DoNotPay, the “robot lawyer” service that helps you contest parking tickets and even sue people, is launching a new tool to help customers understand license agreements. Called “Do Not Sign,” the service is included with DoNotPay’s monthly $3 subscription fee, and it lets users upload, scan, or copy and paste the URLs of any license agreements they’d like to check. The service uses machine learning to highlight clauses it thinks users need to know about, including options to opt out from data collection. It’s available starting today, November 20th, on the web and via DoNotPay’s app on iOS.
Agreeing to lengthy license agreements is an almost weekly occurrence for many people, with modern smart devices forcing you to hit “agree” on every new contract. (It’s so commonplace that The Verge has started tracking the number of these agreements in a new “Agree to Continue” section in each of our reviews.) Do Not Sign isn’t a replacement for a real lawyer, but it’s better than accepting a license agreement sight unseen so you can start using a shiny new gadget, service, or app without delay.
I’ve spent the last couple of days scanning license agreements for most of the major tech companies using Do Not Sign and reading the recommendations that come out. When I fed in Facebook’s terms of service, for example, it alerted me to a total of six issues. These ranged from the mundane (Facebook may change its terms of service at any time) to a reminder that Facebook may store and process your data anywhere in the world, meaning it might be subject to different data protection laws. When scanning license agreements from Google, Do Not Sign told me the company reserves the right to stop providing its services at any time and that its services are used at the users’ sole risk.
In addition to these warnings, Do Not Sign also tries to help customers take advantage of any rights they might be owed by these contracts. That’s what led Joshua Browder, the founder and CEO of DoNotPay, to develop the tool in the first place.

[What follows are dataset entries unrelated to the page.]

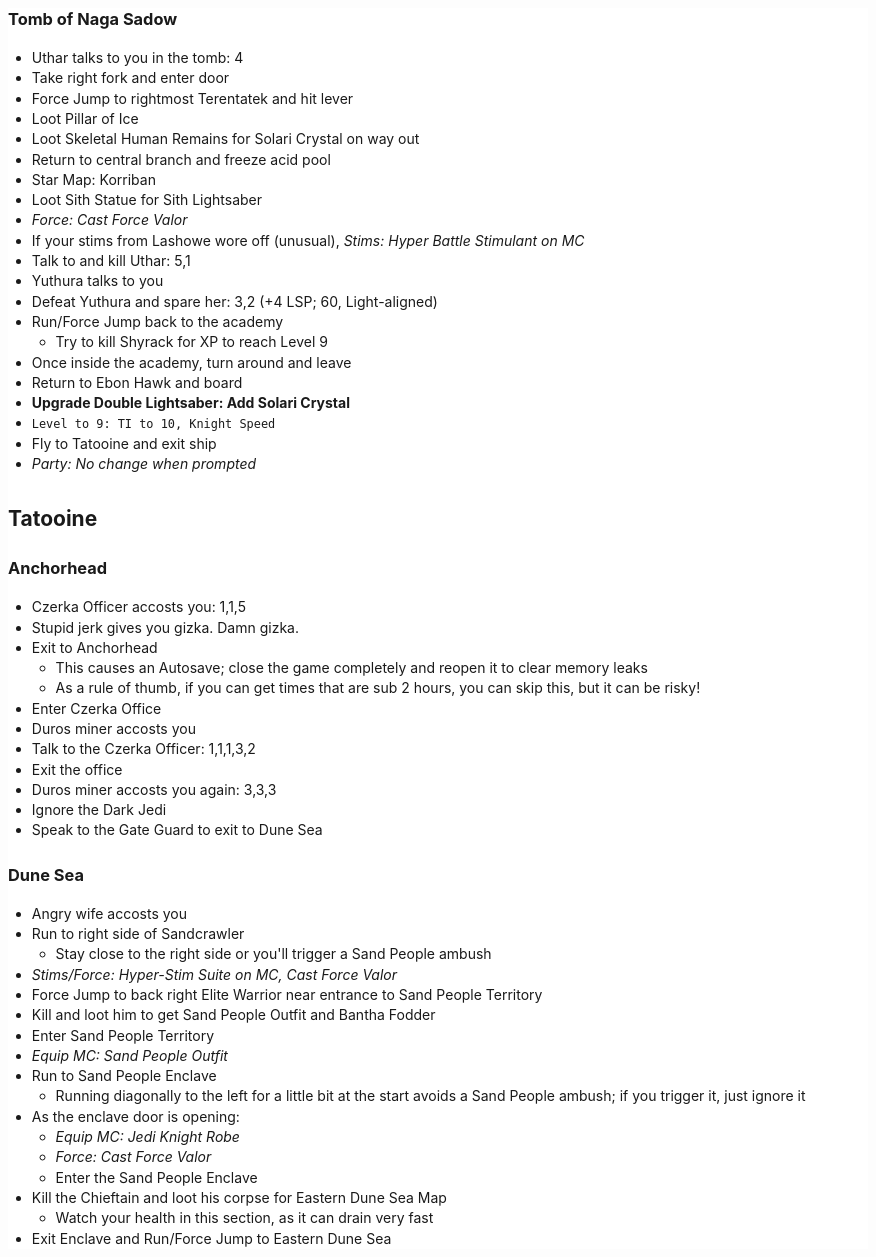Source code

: ### Tomb of Naga Sadow

- Uthar talks to you in the tomb: 4
- Take right fork and enter door
- Force Jump to rightmost Terentatek and hit lever
- Loot Pillar of Ice
- Loot Skeletal Human Remains for Solari Crystal on way out
- Return to central branch and freeze acid pool
- Star Map: Korriban
- Loot Sith Statue for Sith Lightsaber
- *Force: Cast Force Valor*
- If your stims from Lashowe wore off (unusual), *Stims: Hyper Battle Stimulant on MC*
- Talk to and kill Uthar: 5,1
- Yuthura talks to you
- Defeat Yuthura and spare her: 3,2 (+4 LSP; 60, Light-aligned)
- Run/Force Jump back to the academy
  - Try to kill Shyrack for XP to reach Level 9
- Once inside the academy, turn around and leave
- Return to Ebon Hawk and board
- **Upgrade Double Lightsaber: Add Solari Crystal**
- `Level to 9: TI to 10, Knight Speed`
- Fly to Tatooine and exit ship
- *Party: No change when prompted*

## Tatooine

### Anchorhead

- Czerka Officer accosts you: 1,1,5
- Stupid jerk gives you gizka. Damn gizka.
- Exit to Anchorhead
  - This causes an Autosave; close the game completely and reopen it to clear memory leaks
  - As a rule of thumb, if you can get times that are sub 2 hours, you can skip this, but it can be risky!
- Enter Czerka Office
- Duros miner accosts you
- Talk to the Czerka Officer: 1,1,1,3,2
- Exit the office
- Duros miner accosts you again: 3,3,3
- Ignore the Dark Jedi
- Speak to the Gate Guard to exit to Dune Sea

### Dune Sea

- Angry wife accosts you
- Run to right side of Sandcrawler
  - Stay close to the right side or you'll trigger a Sand People ambush
- *Stims/Force: Hyper-Stim Suite on MC, Cast Force Valor*
- Force Jump to back right Elite Warrior near entrance to Sand People Territory
- Kill and loot him to get Sand People Outfit and Bantha Fodder
- Enter Sand People Territory 
- *Equip MC: Sand People Outfit*
- Run to Sand People Enclave
  - Running diagonally to the left for a little bit at the start avoids a Sand People ambush; if you trigger it, just ignore it
- As the enclave door is opening:
  - *Equip MC: Jedi Knight Robe*
  - *Force: Cast Force Valor*
  - Enter the Sand People Enclave
- Kill the Chieftain and loot his corpse for Eastern Dune Sea Map
  - Watch your health in this section, as it can drain very fast
- Exit Enclave and Run/Force Jump to Eastern Dune Sea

“I got into this gym membership with this US company called Planet Fitness, and I didn’t realize when I was signing up that it’s basically impossible to cancel,” Browder told The Verge in an interview. “I think it just goes to show that even someone like me wouldn’t read the fine print. I don’t think regular people know what they’re agreeing to.” In the case of Planet Fitness, Browder says he eventually found a clause buried in its terms of service that allowed him to cancel the contract if he moved out of the area. In the end, he canceled his membership by telling the gym he’d moved to the UK.
This is what Do Not Sign means by “loopholes.” I found one such example when I fed the system Apple’s terms of service: it informed me that I can request my personal data from the company and ask Apple to delete it. This is a fairly standard feature of modern contracts, thanks to the EU’s General Data Protection Regulation (GDPR) legislation, but it’s something that the average consumer might not know about. Do Not Sign also highlights when users can opt out of arbitration clauses, a feature in contracts that stops customers from being able to sue a company or join a class action suit against it.
Do Not Sign aims to help users find and opt out of many of these terms, and the service can then help you by sending letters on your behalf. (Browder assured me that before anything happens in the real world, the company performs checks on what’s being done.) Other benefits the company says its tool can identify include complimentary lost-bag insurance that comes with some credit cards or claiming an exception to a pet fee policy for service animals.
Browder and his team have identified around 200 different key terms that Do Not Sign searches for in contracts. They use machine learning to help retrieve these clauses and all their variations. Browder says the system rarely, if ever, produces false positives (finding a term where one doesn’t exist). But there are occasions where the software sometimes misses certain elements, particularly, says Browder, when it comes to identifying how online services can track you across the internet using tools like cookies and tracking pixels.
Felix Steffek, a lecturer in law from the University of Cambridge and a specialist in the use of AI in the legal profession, welcomed the potential for people to get more information about everyday license agreements. Even though most firms don’t offer the opportunity for people to negotiate the contracts they have to sign to access a service, eventually, Steffek hopes, “consumers will shy away from firms with less attractive contracts and prefer firms with more appealing terms.” Provided, of course, there’s a viable competing firm to switch to.
Browder also hopes that Do Not Sign could eventually change the contracts that companies ask customers to agree to. “Sunlight brings transparency, which brings change,” the CEO says. “A lot of these companies are slipping these things in because they know no one actually knows… I think there will be a race to remove all of these exploitative things, if people just knew about them.”
Steffek warned that taking legal advice from an automated system creates inevitable risks, however. Do Not Sign might offer incorrect or incomplete advice, or a user might not fully understand the information being presented to them. (The system told me, for example, that I’m “indemnifying” Uber by using its service without offering any explanation.) But even if the advice isn’t perfect, Steffek said that additional information is better than nothing at all.
Obviously, a service like Do Not Sign is never going to replace paying a lawyer to read over an important contract. (“I’m not saying that it’s going to be arguing in the High Court anytime soon,” Browder jokes.) But when even something as simple as a pair of wireless headphones comes with a lengthy license agreement for you to agree to, even a limited amount of information is better than blindly agreeing to a contract.
Do Not Sign is launching in the US today, and DoNotPay told me the company hopes to bring the service to the UK by the end of December.